--- THE TASK ---
Everything in the data below is left aside except the lines from the one containing "right knee: (565, 493)" through the one containing "right back paw: (471, 378)"; repeat those exactly.

--- SOURCE MATERIAL ---
++++++++++
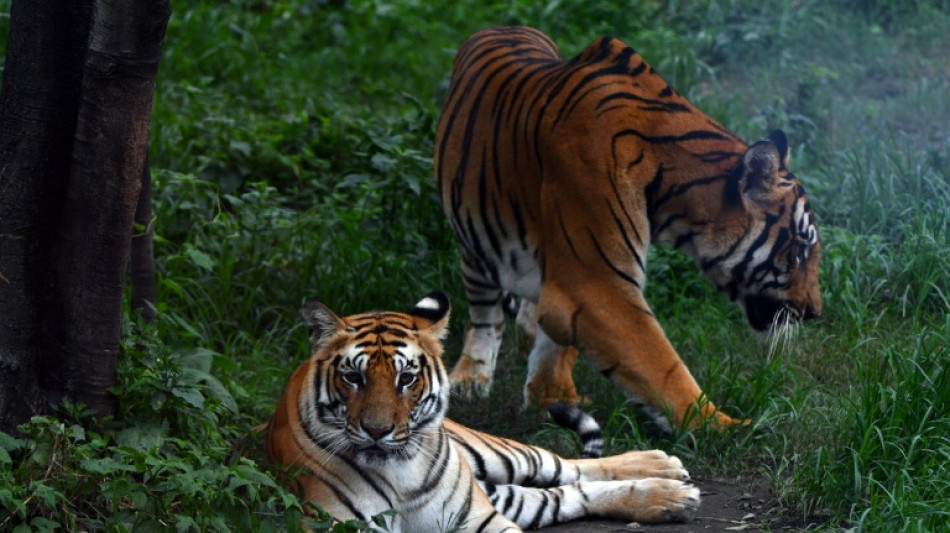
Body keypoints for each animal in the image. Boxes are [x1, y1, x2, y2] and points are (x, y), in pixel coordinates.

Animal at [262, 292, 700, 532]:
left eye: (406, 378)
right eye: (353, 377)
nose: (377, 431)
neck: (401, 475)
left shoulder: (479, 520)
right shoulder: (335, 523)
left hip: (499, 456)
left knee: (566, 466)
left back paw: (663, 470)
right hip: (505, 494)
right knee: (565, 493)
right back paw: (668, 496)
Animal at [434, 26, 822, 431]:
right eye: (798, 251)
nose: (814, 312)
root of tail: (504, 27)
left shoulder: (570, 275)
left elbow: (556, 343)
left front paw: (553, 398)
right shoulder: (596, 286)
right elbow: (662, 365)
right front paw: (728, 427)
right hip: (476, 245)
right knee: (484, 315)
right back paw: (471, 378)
++++++++++
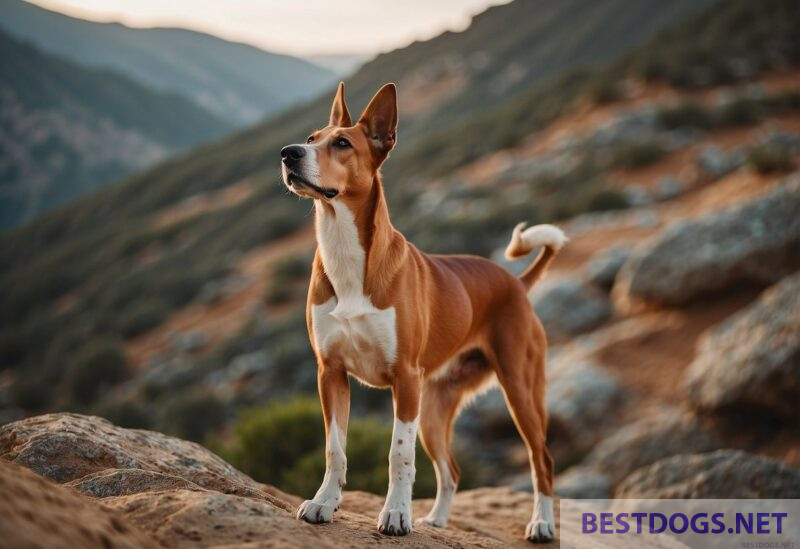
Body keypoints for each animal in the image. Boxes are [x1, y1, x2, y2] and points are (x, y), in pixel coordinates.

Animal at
++++++++++
--- OUTPUT OF THE TASK ---
right knee: (565, 493)
right back paw: (668, 496)
Animal at [434, 26, 822, 431]:
right eye: (798, 251)
nose: (814, 312)
root of tail: (504, 27)
left shoulder: (570, 275)
left elbow: (556, 343)
left front paw: (553, 398)
right shoulder: (596, 286)
right elbow: (662, 365)
right front paw: (728, 427)
right hip: (476, 245)
right knee: (484, 315)
right back paw: (471, 378)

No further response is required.